Submitted to: Journal of Molecular Evolution
Publication Type: Peer Reviewed Journal
Publication Acceptance Date: April 17, 2002
Publication Date: N/A
Interpretive Summary: In most insects and other egg-laying animals, developing eggs gather and store a protein in the yolk called "vitellogenin" (Vg). However, some flies use an unrelated kind of protein called "yolk protein" (YP) instead of Vg. Moths have both Vg and a less abundant protein called YP2 or "egg-specific protein" (ESP). Both the fly and the moth proteins are related to a class of proteins called lipases, which are found in many organisms, and which help break down fats. In this paper, an analysis of the amino acid (protein building blocks) sequences shows that the YP's of flies and the YP2/ESP's of moths are evolutionarily related to each other.

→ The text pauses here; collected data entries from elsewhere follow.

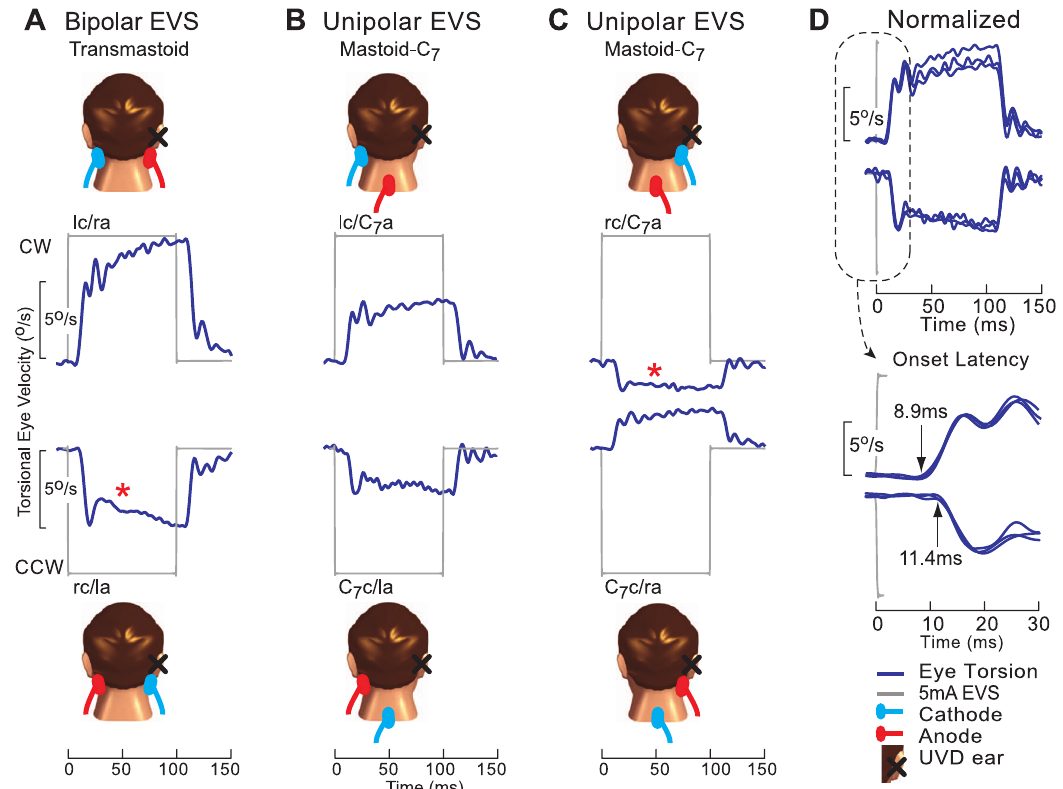
Figure 4. Effect of current spread in human unipolar EVS of UVD patients. The eVOR to unipolar 5.0 mA cathodal and anodal EVS in grouped right UVD with functioning left ear illustrated by a typical patient. (A) The eVORs from left-cathode/right-anode (lc/ra) and to right-cathode/ left-anode (rc/la) bipolar EVS were largest. (B) When left-cathode/C 7 -anode (lc/C 7 a) and C 7 -cathode/left-anode (C 7 c/la) unipolar EVS stimulated the functioning left ear, the eVOR was about half the bipolar eVOR. (C) However when right-cathode/C 7 -anode (rc/C 7 a) and C 7 -cathode/right-anode (C 7 c/ ra) unipolar EVS stimulated the right UVD ear, instead of the expected absent response, it was one-third the bipolar eVOR. The polarity of the eVOR was consistent with the C 7 - electrode polarity suggesting that current may have spread from the C 7 -electrode closer to functioning left ear. (D) When the eVOR from all three configurations were grouped according to direction of their responses (i.e. CW or CCW) and then normalized, they share similar spatio-temporal characteristics with the mean excitatory eVOR latency of 8.9 ms and inhibitory latency of 11.4 ms suggesting that the eVORs were generated from the functioning left ear. (Schemes show electrode locations on the patient).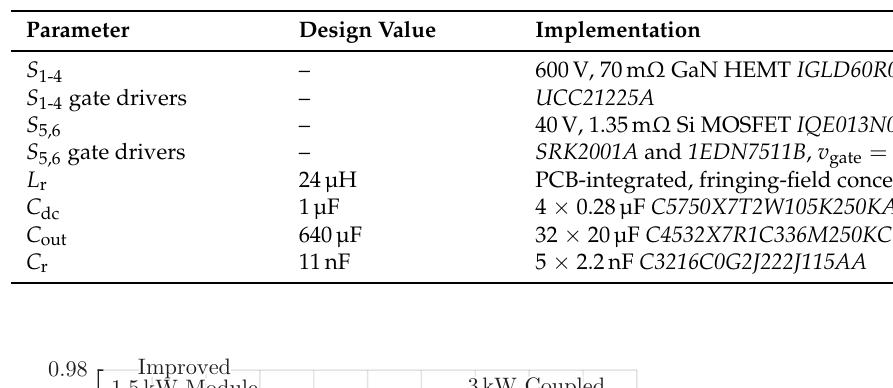
Figure 19. Next-generation DC/DC module (key values and implementations given in Table 7), measuring 89.5mm 66.0mm 13.5mm (308Win − 3 ), shown with two modules combined in an × × input-parallel output-parallel (IPOP) configuration to reach 3kW output power at 250A of output current and measuring 89.5mm 66.0mm 24.1mm (345Win − 3 ). The snake-core transformer × × enables ideal current sharing between the phases and modules with reduced core losses from the single flux path and shared transformer core between the two modules. Table 7. Key design values and implementation for components in the Improved 1.5kW hardware demonstrator of Figure 19.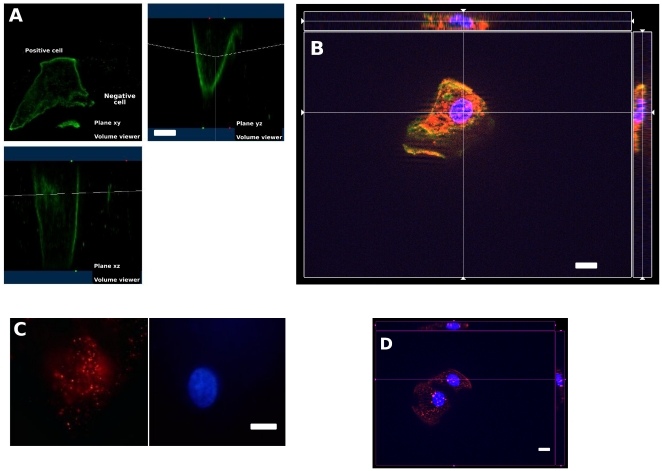
3D-view of exfoliated epithelial cells of preterm infant showing membrane-bound labeling of H+/K+-ATPases (A, B, in green), and intact nuclei labeled by Hoechst (in blue).The cytoplasmic expression of Survivin (B, red), LC3-b (C, red) and CLOCK (D, red). White bars stand for 10 µm.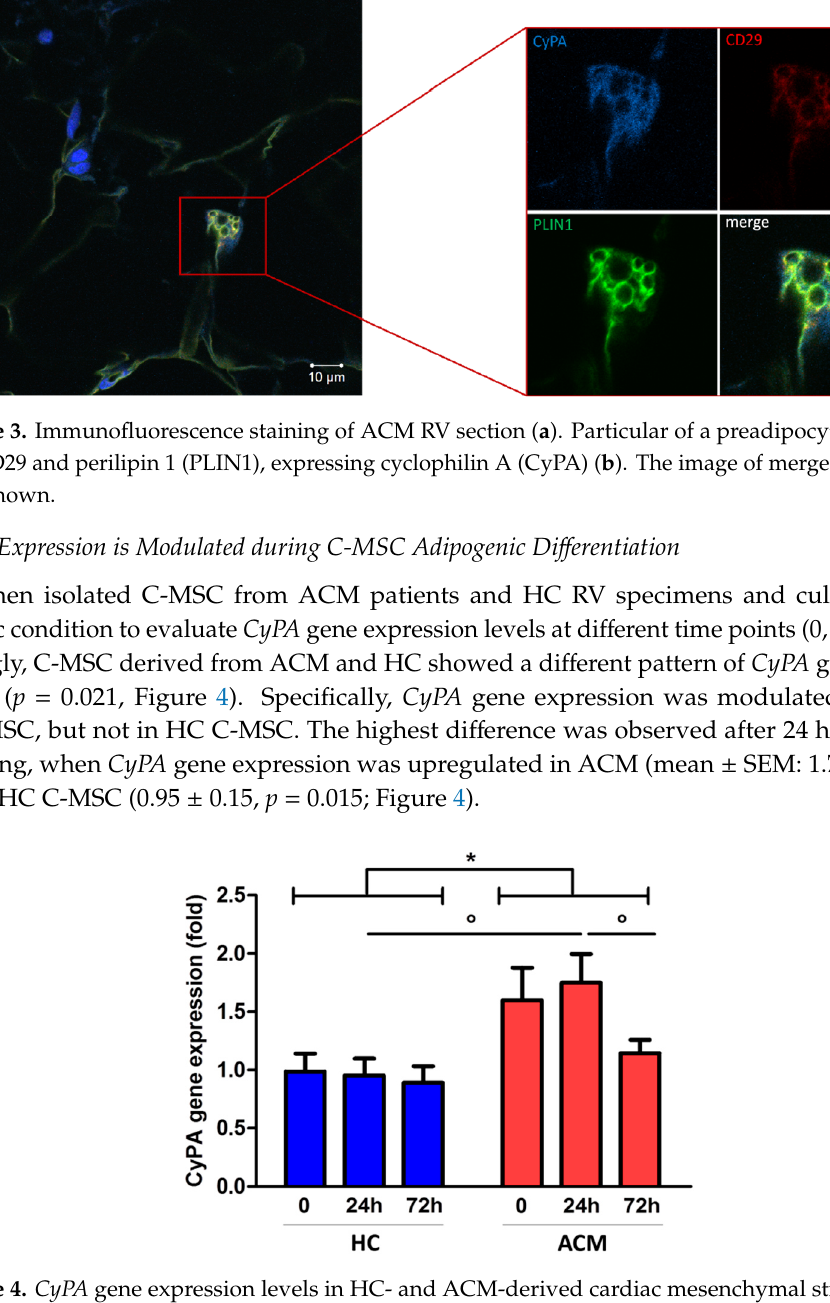
Figure 4. CyPA gene expression levels in HC- and ACM-derived cardiac mesenchymal stromal cells (C-MSC) cultured in adipogenic condition. * p value ≤ 0.05 at two-way ANOVA and ° p value ≤ 0.05 at Bonferroni post-test.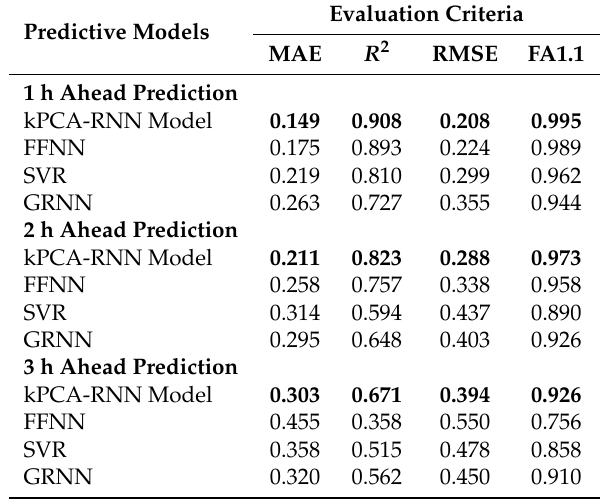
Table 4. Performance comparison with the FFNN, SVR and GRNN. Predictive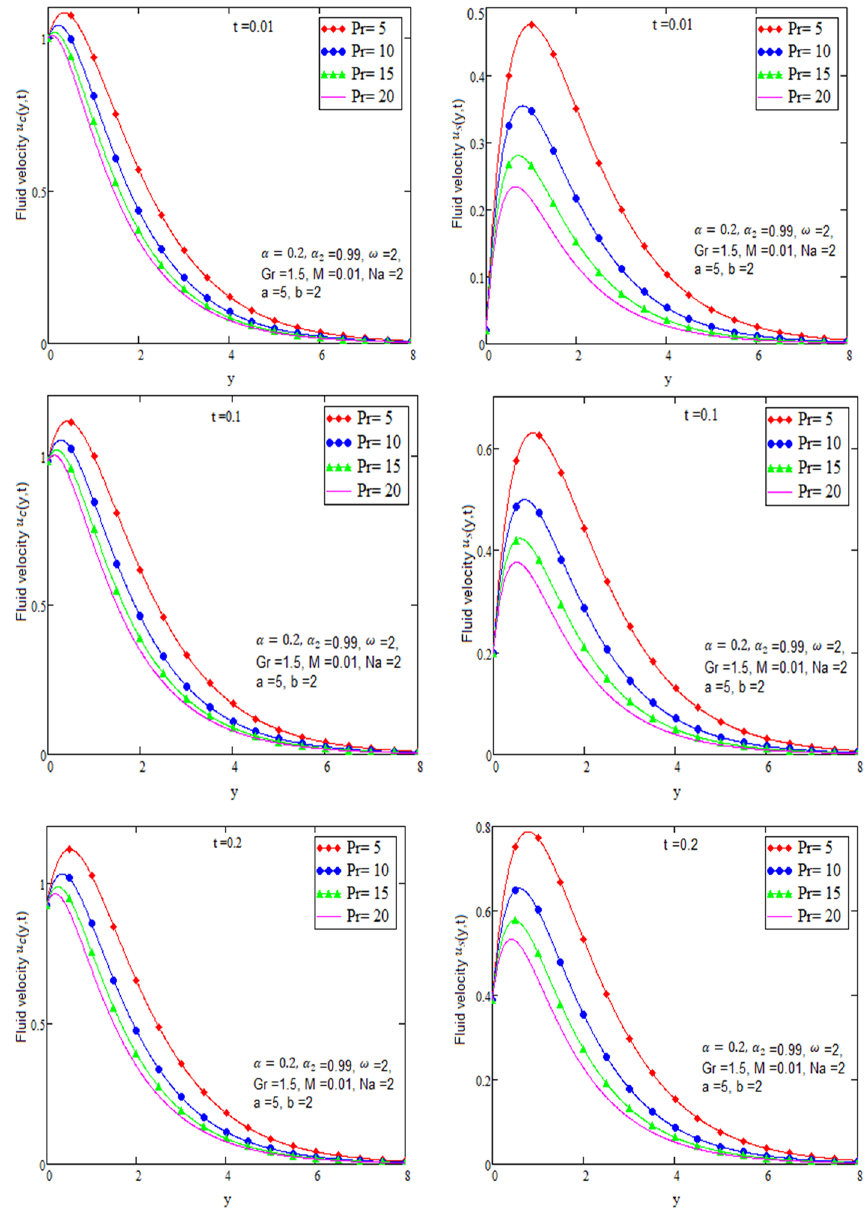
Figure 6. Graph of velocity for different value of Prandtl number Pr in case of cosine and sine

Technical Abstract: In most oviparous animals, including insects, vitellogenin (Vg) is the major yolk protein precursor. However, in the higher Diptera (cyclorrhaphan flies), a class of proteins homologous to lipoprotein lipases called yolk proteins (YP) are accumulated by oocytes instead of Vg, which is not produced at all. It has been a mystery why the higher Diptera aapparently abandoned Vg, the major yolk protein precursor in lower dipterans such as mosquitoes, and concurrently recruited a lipoprotein lipase to serve as yolk protein precursor. Lepidopterans (moths) produce Vg as the major yolk protein precursor, but also manufacture a class of minor yolk proteins referred to as egg-specific proteins (ESP) or YP2's. Although the lepidopteran ESP/YP2's are related to lipoprotein lipases, previous attempts to demonstrate their homology with higher-dipteran YP's were unsuccessful. In this paper, a multiple alignment of amino acid sequences was constructed using a shared lipid binding motif as an anchor to demonstrate that lepidopteran ESP/YP2's, higher-dipteran YP's, and lipoprotein lipases are indeed homologous. Phylogenetic analyses were performed using both distance-based and parsimony strategies. It is apparent that the higher dipterans have not requisitioned a lipoprotein lipase to replace Vg as a yolk protein precursor, but instead utilize a class of proteins with an evolutionary history of use as minor constituents of yolk in other insects.